Another question that remains, given the known association between some of these biomarkers (tau, VILIP-1) and epilepsy and seizures, is how much of the observed differences with controls might be due to seizures and SE-related brain dysfunction and injury. It would have been interesting, for example, to compare the levels of biomarkers between patients with different seizure burdens.
The relationship between CSF biomarkers and outcome was less convincing, largely because the subgroup of patients who were followed until 12 months was small (N = 20; 10 NMDAR and 10 LGI1/Caspr2).
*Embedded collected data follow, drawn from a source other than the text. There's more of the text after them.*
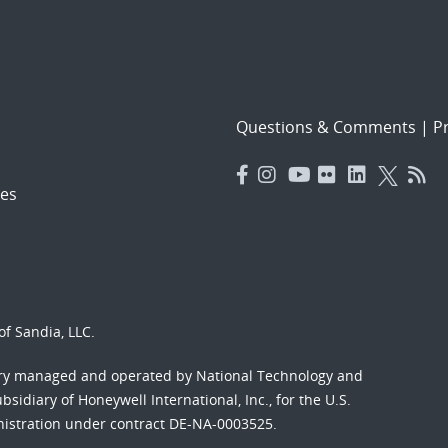
Questions & Comments
|
Pr
es
f Sandia, LLC.
ory managed and operated by National Technology and
sidiary of Honeywell International, Inc., for the U.S.
nistration under contract DE-NA-0003525.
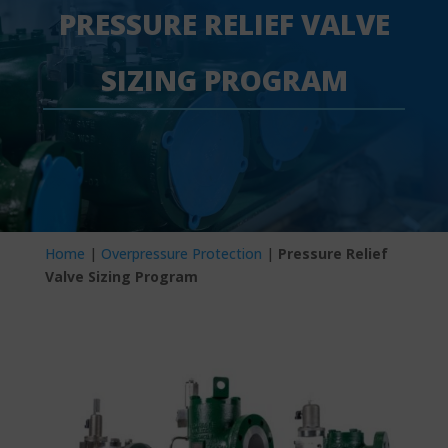
PRESSURE RELIEF VALVE
SIZING PROGRAM
Home
|
Overpressure Protection
|
Pressure Relief
Valve Sizing Program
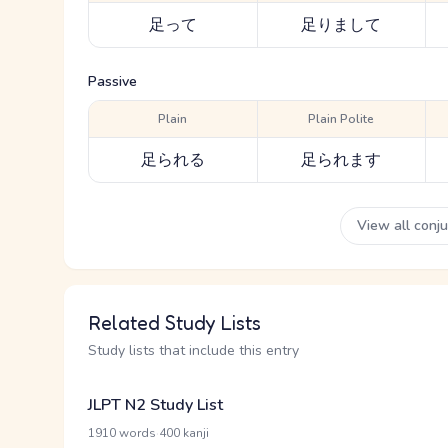
足って
足りまして
Passive
Plain
Plain Polite
足られる
足られます
View all conj
Related Study Lists
Study lists that include this entry
JLPT N2 Study List
·
1910 words
400 kanji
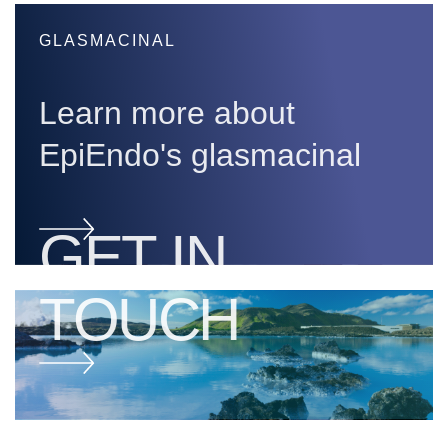
GLASMACINAL
Learn more about
EpiEndo's glasmacinal
GET IN
TOUCH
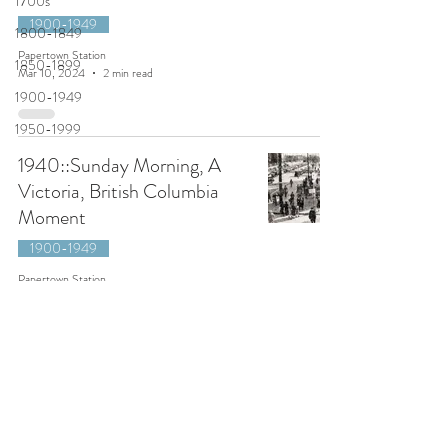
1700s
1900-1949
1800-1849
Papertown Station
1850-1899
Mar 10, 2024
2 min read
1900-1949
1950-1999
1940::Sunday Morning, A
Victoria, British Columbia
Moment
1900-1949
Papertown Station
Apr 17, 2021
1 min read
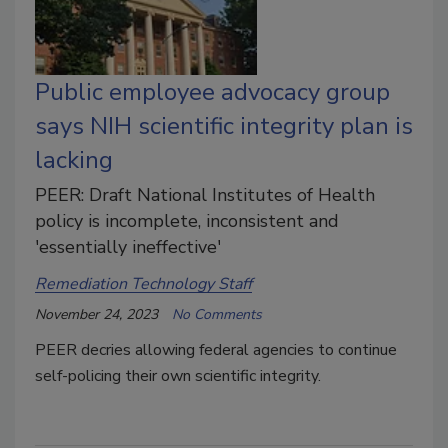
Public employee advocacy group
says NIH scientific integrity plan is
lacking
PEER: Draft National Institutes of Health
policy is incomplete, inconsistent and
'essentially ineffective'
Remediation Technology Staff
November 24, 2023
No Comments
PEER decries
allowing federal agencies to continue
self-policing their own scientific integrity.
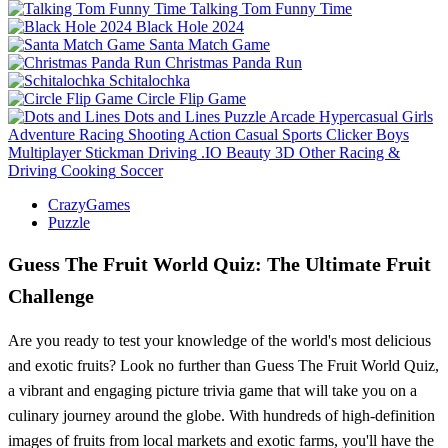
Talking Tom Funny Time
Black Hole 2024
Santa Match Game
Christmas Panda Run
Schitalochka
Circle Flip Game
Dots and Lines
Puzzle
Arcade
Hypercasual
Girls
Adventure
Racing
Shooting
Action
Casual
Sports
Clicker
Boys
Multiplayer
Stickman
Driving
.IO
Beauty
3D
Other
Racing &
Driving
Cooking
Soccer
CrazyGames
Puzzle
Guess The Fruit World Quiz: The Ultimate Fruit
Challenge
Are you ready to test your knowledge of the world's most delicious
and exotic fruits? Look no further than Guess The Fruit World Quiz,
a vibrant and engaging picture trivia game that will take you on a
culinary journey around the globe. With hundreds of high-definition
images of fruits from local markets and exotic farms, you'll have the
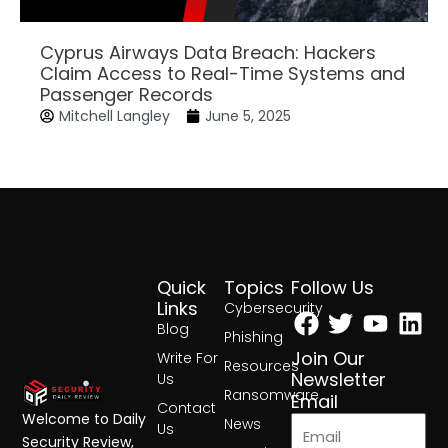
Cyprus Airways Data Breach: Hackers
Claim Access to Real-Time Systems and
Passenger Records
Mitchell Langley
June 5, 2025
Quick
Topics
Follow Us
Facebook
Twitter
Yout
Lin
Links
Cybersecurity
Blog
Phishing
Join Our
Write For
Resources
Newsletter
Us
Ransomware
Email
Contact
Welcome to Daily
News
Us
Security Review,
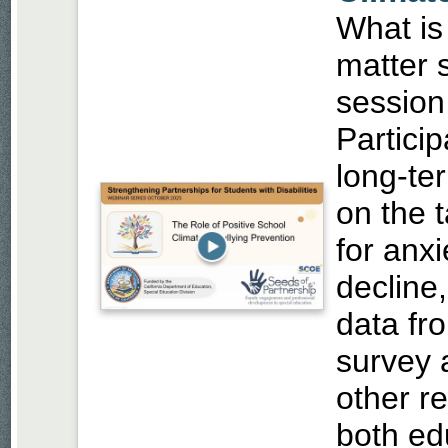
What is
matter 
session,
Partici
long-te
on the t
for anx
decline
data fr
survey a
other re
both ed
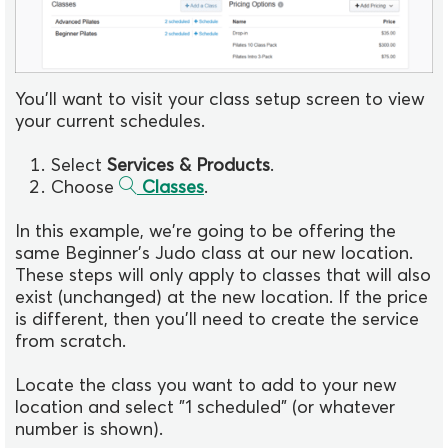
You'll want to visit your class setup screen to view
your current schedules.
Select
Services & Products
.
Choose
Classes
.
In this example, we're going to be offering the
same Beginner's Judo class at our new location.
These steps will only apply to classes that will also
exist (unchanged) at the new location. If the price
is different, then you'll need to create the service
from scratch.
Locate the class you want to add to your new
location and select "1 scheduled" (or whatever
number is shown).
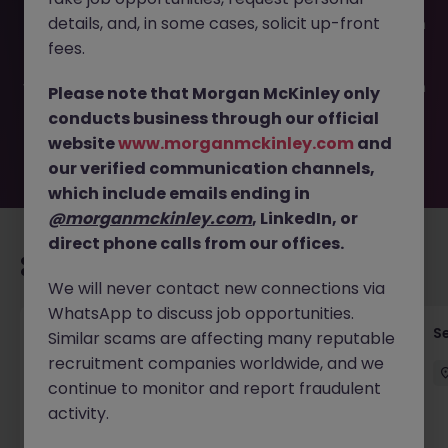
This job opportunity for a IT Service Delivery Manager JN
details, and, in some cases, solicit up-front
-072025-1985536 is no longer available. It may have been
filled or removed by the employer. But don’t worry,
fees.
Morgan McKinley has plenty of exciting roles waiting for
you. Explore similar opportunities or refine your job search
Please note that Morgan McKinley only
by location, industry, or contract type to find your next
conducts business through our official
move.
website
www.morganmckinley.com
and
our verified communication channels,
which include emails ending in
@morganmckinley.com
, LinkedIn, or
direct phone calls from our offices.
Recommended jobs for you
We will never contact new connections via
WhatsApp to discuss job opportunities.
Quantitative Researcher
Se
Similar scams are affecting many reputable
recruitment companies worldwide, and we
Singapore
Permanent
Competitive
continue to monitor and report fraudulent
activity.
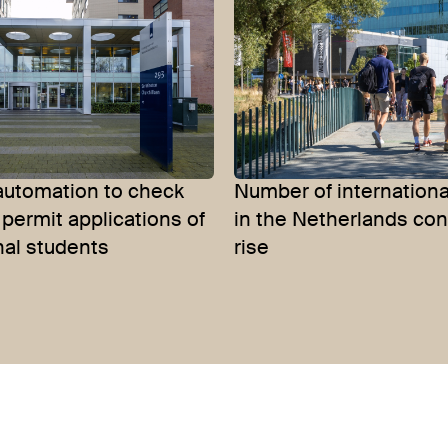
automation to check
Number of internationa
permit applications of
in the Netherlands con
nal students
rise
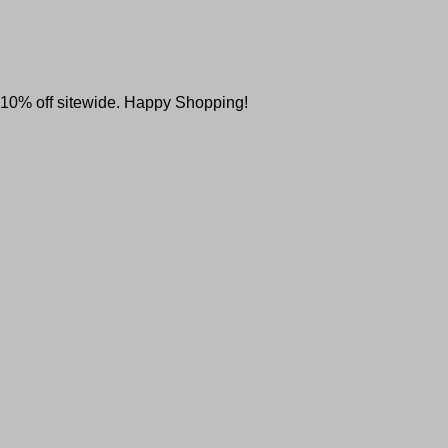
l 10% off sitewide. Happy Shopping!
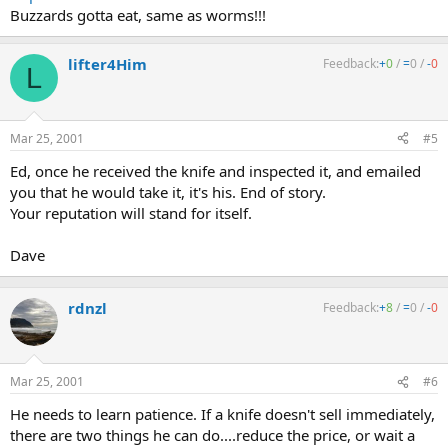
Buzzards gotta eat, same as worms!!!
lifter4Him
Feedback:
+
0
/
=
0
/
-
0
L
Mar 25, 2001
#5
Ed, once he received the knife and inspected it, and emailed
you that he would take it, it's his. End of story.
Your reputation will stand for itself.
Dave
rdnzl
Feedback:
+
8
/
=
0
/
-
0
Mar 25, 2001
#6
He needs to learn patience. If a knife doesn't sell immediately,
there are two things he can do....reduce the price, or wait a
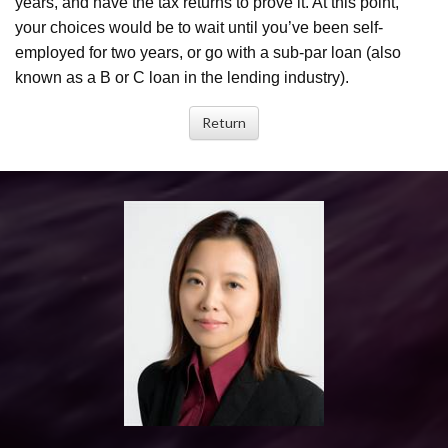
years, and have the tax returns to prove it. At this point,
your choices would be to wait until you’ve been self-
employed for two years, or go with a sub-par loan (also
known as a B or C loan in the lending industry).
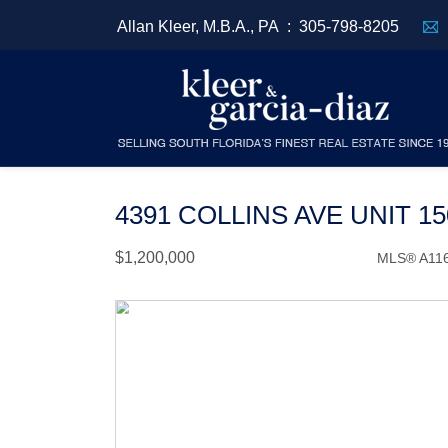
Allan Kleer, M.B.A., PA :
305-798-8205
4391 COLLINS AVE UNIT 1
$1,200,000
MLS® A11
Condo / Town Home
Also, there were differences in severity and outcome between the NMDAR and LGI1/Caspr2 groups. As expected, patients with NMDAR encephalitis had a more severe course, requiring ICU admission, multiple immune therapies, and more time in the hospital. They reached a worse clinical status during the acute phase and tended to have less favorable outcome at discharge and at 12 months. So, while a few associations between biomarkers and outcome were noted, they should be interpreted with caution, as they might reflect differences between the types of encephalitis rather than real prognostic information. Further studies with larger samples should now aim to confirm these associations within “pure” populations of antibody-specific subtypes of antibody-mediated encephalitis. That being said, 1 finding deserves to be mentioned. Markers of synaptic integrity were interestingly lower in patients with the most severe clinical presentation in the acute stage but were higher in patients with worse functional outcome. This could suggest that antibody-mediated internalization of synaptic proteins plays a key role in the acute clinical manifestations of the disorder but not in the long-term sequelae, which might rather be attributed to the other mechanisms: inflammation and neuronal injury.
Altogether, this study expands our understanding of this important but still poorly understood group of disorders and opens new doors for diagnosis and treatment.